For our own lunch We found a lovely beachside bar for with very friendly staff, after which we decided to sail further up towards Boat Lagoon, which came recommended as the best harbour in Thailand. What a disappointment...
For about 4 kms into the harbour we followed a dredged channel along timber posts in the water, and even though it was high tide it was that shallow that the boat hit sand banks a couple of time on the way in. Once in there it was ridiculously cramped, dirty water, no breeze and hundreds of mozzies. The harbour did have a huge hardstand and quite a number of shipping services but most were closed.

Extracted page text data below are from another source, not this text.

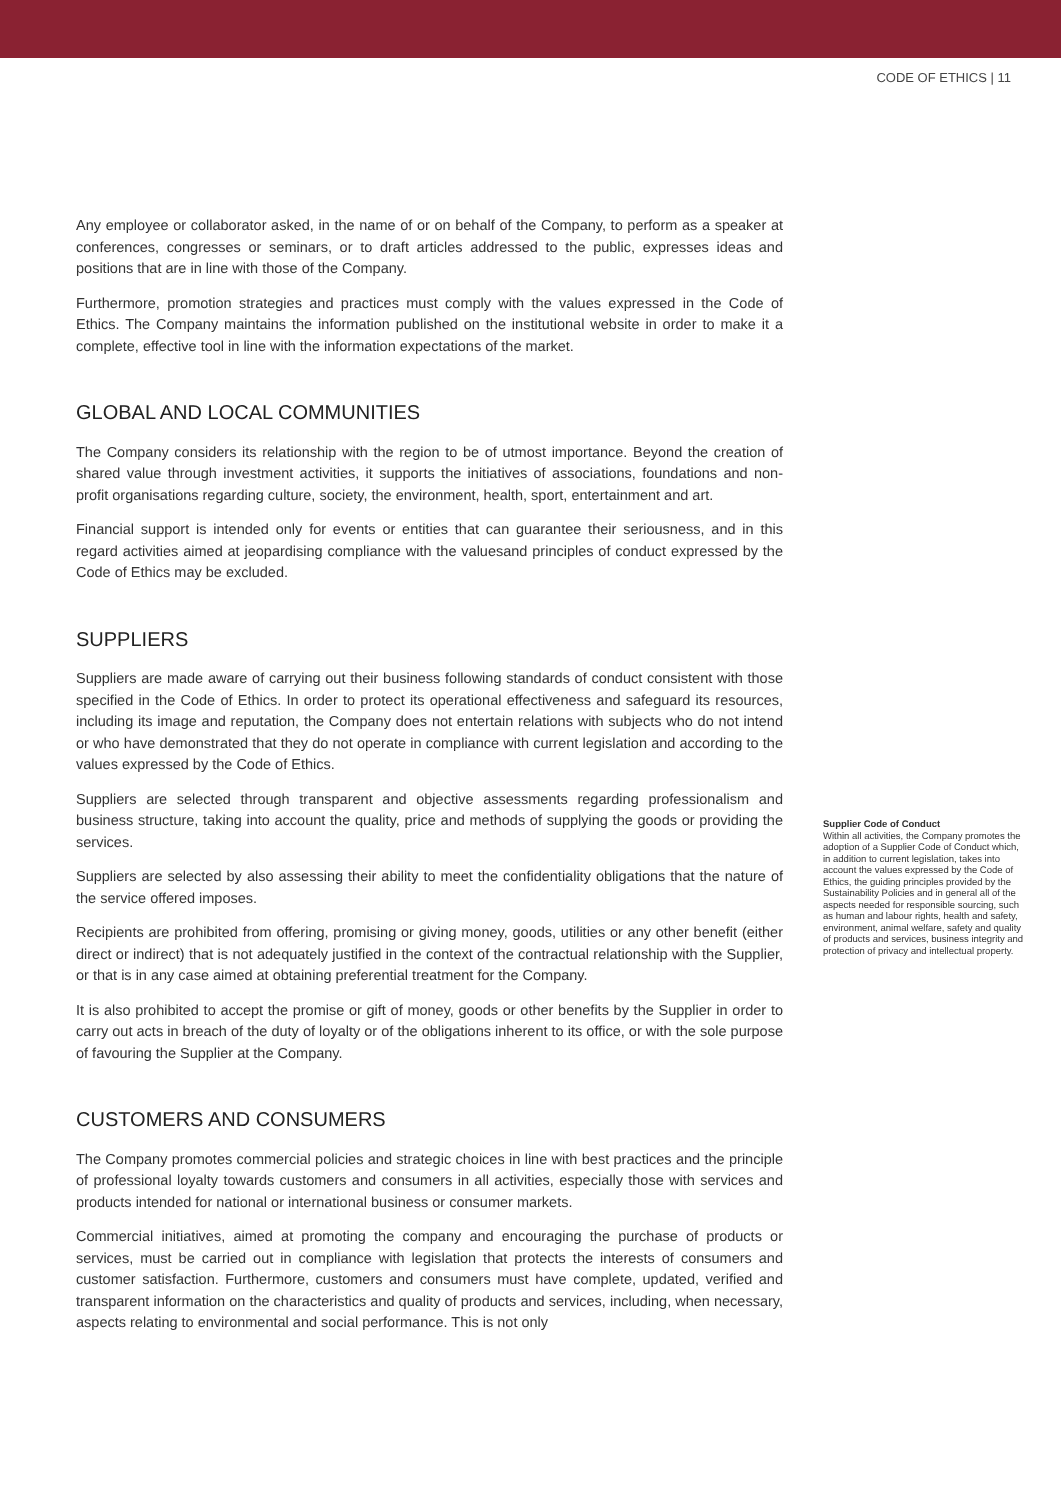CODE OF ETHICS | 11
Any employee or collaborator asked, in the name of or on behalf of the Company, to perform as a speaker at conferences, congresses or seminars, or to draft articles addressed to the public, expresses ideas and positions that are in line with those of the Company.
Furthermore, promotion strategies and practices must comply with the values expressed in the Code of Ethics. The Company maintains the information published on the institutional website in order to make it a complete, effective tool in line with the information expectations of the market.
GLOBAL AND LOCAL COMMUNITIES
The Company considers its relationship with the region to be of utmost importance. Beyond the creation of shared value through investment activities, it supports the initiatives of associations, foundations and non-profit organisations regarding culture, society, the environment, health, sport, entertainment and art.
Financial support is intended only for events or entities that can guarantee their seriousness, and in this regard activities aimed at jeopardising compliance with the valuesand principles of conduct expressed by the Code of Ethics may be excluded.
SUPPLIERS
Suppliers are made aware of carrying out their business following standards of conduct consistent with those specified in the Code of Ethics. In order to protect its operational effectiveness and safeguard its resources, including its image and reputation, the Company does not entertain relations with subjects who do not intend or who have demonstrated that they do not operate in compliance with current legislation and according to the values expressed by the Code of Ethics.
Suppliers are selected through transparent and objective assessments regarding professionalism and business structure, taking into account the quality, price and methods of supplying the goods or providing the services.
Suppliers are selected by also assessing their ability to meet the confidentiality obligations that the nature of the service offered imposes.
Recipients are prohibited from offering, promising or giving money, goods, utilities or any other benefit (either direct or indirect) that is not adequately justified in the context of the contractual relationship with the Supplier, or that is in any case aimed at obtaining preferential treatment for the Company.
It is also prohibited to accept the promise or gift of money, goods or other benefits by the Supplier in order to carry out acts in breach of the duty of loyalty or of the obligations inherent to its office, or with the sole purpose of favouring the Supplier at the Company.
CUSTOMERS AND CONSUMERS
The Company promotes commercial policies and strategic choices in line with best practices and the principle of professional loyalty towards customers and consumers in all activities, especially those with services and products intended for national or international business or consumer markets.
Commercial initiatives, aimed at promoting the company and encouraging the purchase of products or services, must be carried out in compliance with legislation that protects the interests of consumers and customer satisfaction. Furthermore, customers and consumers must have complete, updated, verified and transparent information on the characteristics and quality of products and services, including, when necessary, aspects relating to environmental and social performance. This is not only
Supplier Code of Conduct
Within all activities, the Company promotes the adoption of a Supplier Code of Conduct which, in addition to current legislation, takes into account the values expressed by the Code of Ethics, the guiding principles provided by the Sustainability Policies and in general all of the aspects needed for responsible sourcing, such as human and labour rights, health and safety, environment, animal welfare, safety and quality of products and services, business integrity and protection of privacy and intellectual property.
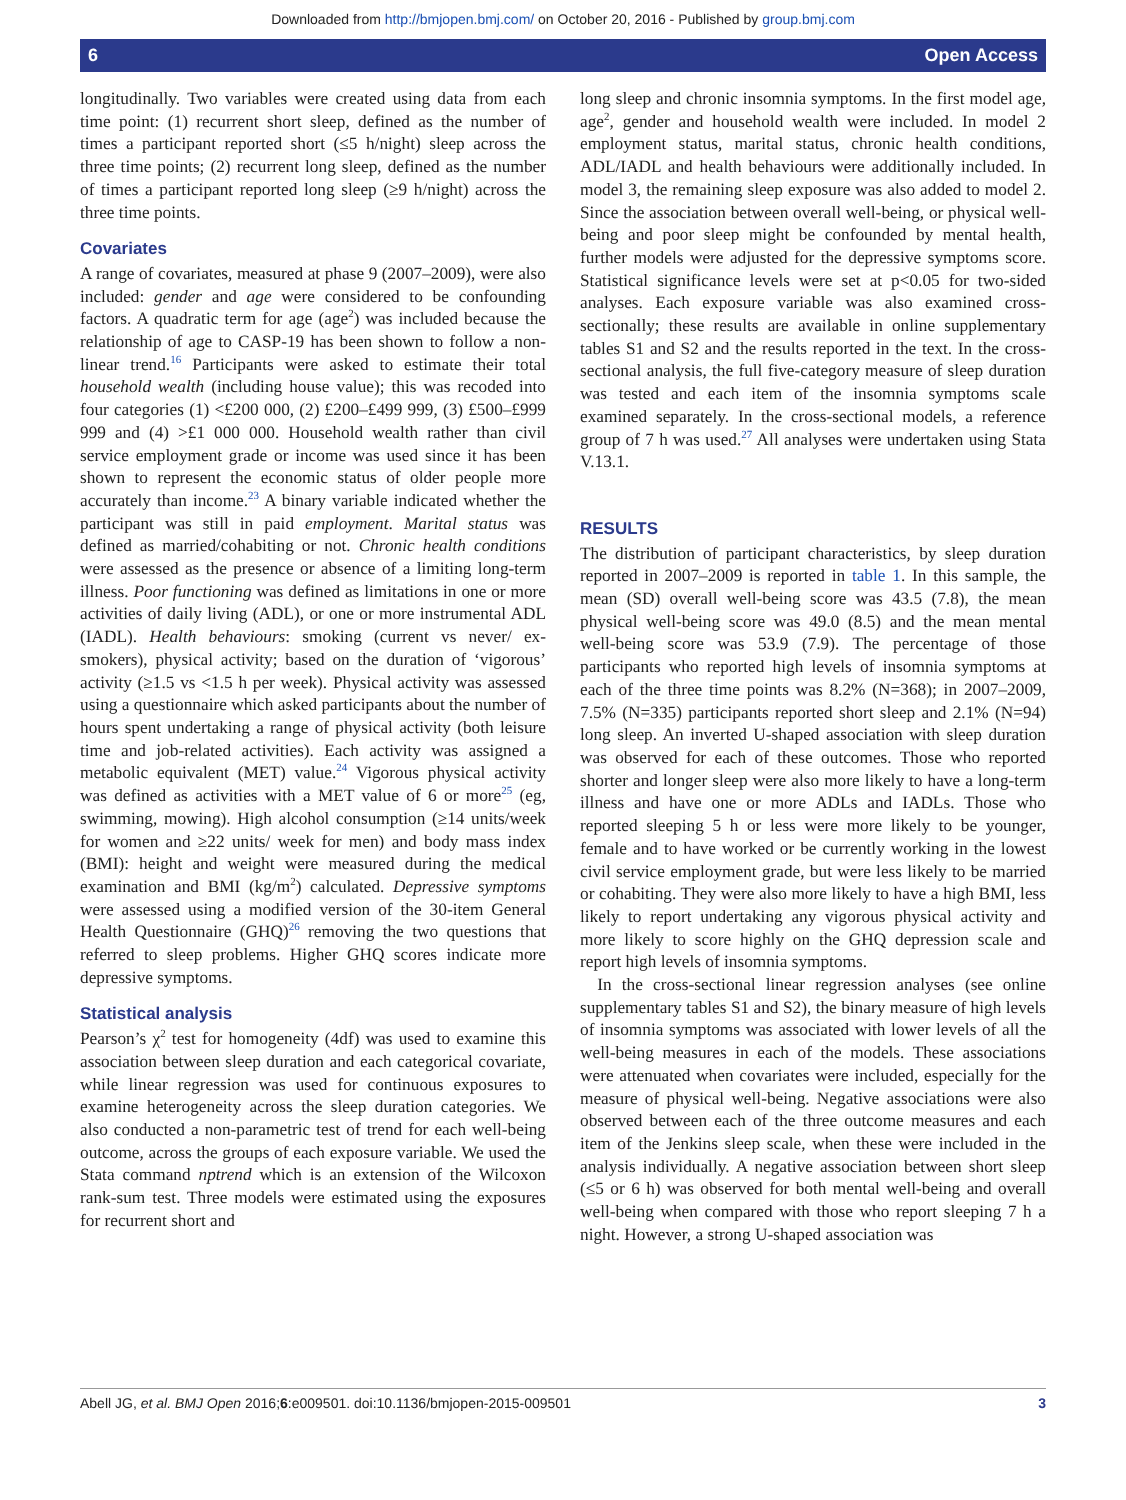Downloaded from http://bmjopen.bmj.com/ on October 20, 2016 - Published by group.bmj.com
6 Open Access
longitudinally. Two variables were created using data from each time point: (1) recurrent short sleep, defined as the number of times a participant reported short (≤5 h/night) sleep across the three time points; (2) recurrent long sleep, defined as the number of times a participant reported long sleep (≥9 h/night) across the three time points.
Covariates
A range of covariates, measured at phase 9 (2007–2009), were also included: gender and age were considered to be confounding factors. A quadratic term for age (age<sup>2</sup>) was included because the relationship of age to CASP-19 has been shown to follow a non-linear trend.<sup>16</sup> Participants were asked to estimate their total household wealth (including house value); this was recoded into four categories (1) <£200 000, (2) £200–£499 999, (3) £500–£999 999 and (4) >£1 000 000. Household wealth rather than civil service employment grade or income was used since it has been shown to represent the economic status of older people more accurately than income.<sup>23</sup> A binary variable indicated whether the participant was still in paid employment. Marital status was defined as married/cohabiting or not. Chronic health conditions were assessed as the presence or absence of a limiting long-term illness. Poor functioning was defined as limitations in one or more activities of daily living (ADL), or one or more instrumental ADL (IADL). Health behaviours: smoking (current vs never/ ex-smokers), physical activity; based on the duration of ‘vigorous’ activity (≥1.5 vs <1.5 h per week). Physical activity was assessed using a questionnaire which asked participants about the number of hours spent undertaking a range of physical activity (both leisure time and job-related activities). Each activity was assigned a metabolic equivalent (MET) value.<sup>24</sup> Vigorous physical activity was defined as activities with a MET value of 6 or more<sup>25</sup> (eg, swimming, mowing). High alcohol consumption (≥14 units/week for women and ≥22 units/ week for men) and body mass index (BMI): height and weight were measured during the medical examination and BMI (kg/m<sup>2</sup>) calculated. Depressive symptoms were assessed using a modified version of the 30-item General Health Questionnaire (GHQ)<sup>26</sup> removing the two questions that referred to sleep problems. Higher GHQ scores indicate more depressive symptoms.
Statistical analysis
Pearson’s χ<sup>2</sup> test for homogeneity (4df) was used to examine this association between sleep duration and each categorical covariate, while linear regression was used for continuous exposures to examine heterogeneity across the sleep duration categories. We also conducted a non-parametric test of trend for each well-being outcome, across the groups of each exposure variable. We used the Stata command nptrend which is an extension of the Wilcoxon rank-sum test. Three models were estimated using the exposures for recurrent short and
long sleep and chronic insomnia symptoms. In the first model age, age<sup>2</sup>, gender and household wealth were included. In model 2 employment status, marital status, chronic health conditions, ADL/IADL and health behaviours were additionally included. In model 3, the remaining sleep exposure was also added to model 2. Since the association between overall well-being, or physical well-being and poor sleep might be confounded by mental health, further models were adjusted for the depressive symptoms score. Statistical significance levels were set at p<0.05 for two-sided analyses. Each exposure variable was also examined cross-sectionally; these results are available in online supplementary tables S1 and S2 and the results reported in the text. In the cross-sectional analysis, the full five-category measure of sleep duration was tested and each item of the insomnia symptoms scale examined separately. In the cross-sectional models, a reference group of 7 h was used.<sup>27</sup> All analyses were undertaken using Stata V.13.1.
RESULTS
The distribution of participant characteristics, by sleep duration reported in 2007–2009 is reported in table 1. In this sample, the mean (SD) overall well-being score was 43.5 (7.8), the mean physical well-being score was 49.0 (8.5) and the mean mental well-being score was 53.9 (7.9). The percentage of those participants who reported high levels of insomnia symptoms at each of the three time points was 8.2% (N=368); in 2007–2009, 7.5% (N=335) participants reported short sleep and 2.1% (N=94) long sleep. An inverted U-shaped association with sleep duration was observed for each of these outcomes. Those who reported shorter and longer sleep were also more likely to have a long-term illness and have one or more ADLs and IADLs. Those who reported sleeping 5 h or less were more likely to be younger, female and to have worked or be currently working in the lowest civil service employment grade, but were less likely to be married or cohabiting. They were also more likely to have a high BMI, less likely to report undertaking any vigorous physical activity and more likely to score highly on the GHQ depression scale and report high levels of insomnia symptoms.
In the cross-sectional linear regression analyses (see online supplementary tables S1 and S2), the binary measure of high levels of insomnia symptoms was associated with lower levels of all the well-being measures in each of the models. These associations were attenuated when covariates were included, especially for the measure of physical well-being. Negative associations were also observed between each of the three outcome measures and each item of the Jenkins sleep scale, when these were included in the analysis individually. A negative association between short sleep (≤5 or 6 h) was observed for both mental well-being and overall well-being when compared with those who report sleeping 7 h a night. However, a strong U-shaped association was
Abell JG, et al. BMJ Open 2016;6:e009501. doi:10.1136/bmjopen-2015-009501 3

After being guided in to a berth alongside a number of tour and dive boats (most of which are running triple 225hp outboards) and handing out some beers to the mechanics that were working on the boats next to ours who arranged power and water as well as guiding us in, we filled up the water tank, unloaded our rubbish and headed off to a fantastic Indian restaurant at the adjacent resort. Great food and service, sadly due to off season and we were the only patrons the whole evening.
The next morning we headed out on a much better high tide after refuelling and sailed back to Chalong.
Excellent winds saw us sailing back at 8 knots for a lunchtime arrival at which we checked back out of Thailand with customs etc. Dad and I then caught a cab up to Patong beach for the night while Eky stayed aboard Blue Lagoon.
The shopping at Patong beach, with its outdoor markets and shopping centres is great, however you literally cant walk 5 meters without someone trying to sell you something. Its nuts. I bought some great stuff including a t-shirt that really sums up the shopping here - “ NO I don’t want a fu****n tuk tuk (taxi), suit or a massage!” The whole place has a rather seedy vibe but it was great for a look and after 10 days on the boat it was nice to be sleeping in an aircond hotel room, hot shower, cable tv for 1 night for $28 for a night.
In the evening we walked the night markets and bars. Interstingly we met and had drinks with Greg Hall, the jockey who rode Subzero to victory in the 1992 Melbourne cup amongst others. The great thing about travelling is the amount of people you meet and everyone has a story.
The food is pretty good here too. Pad thai and green Thai curries for about A$5 although plenty of places selling chicken feet, fried crickets and the like. Haven’t been game to try them when there is so much nice food on offer.
This morning we will be heading back to the boat and over the next 2 days sailing back to Langkawi before continuing on down past singapore over the next few weeks. I will update again in a few days when we dock at Rebak marina.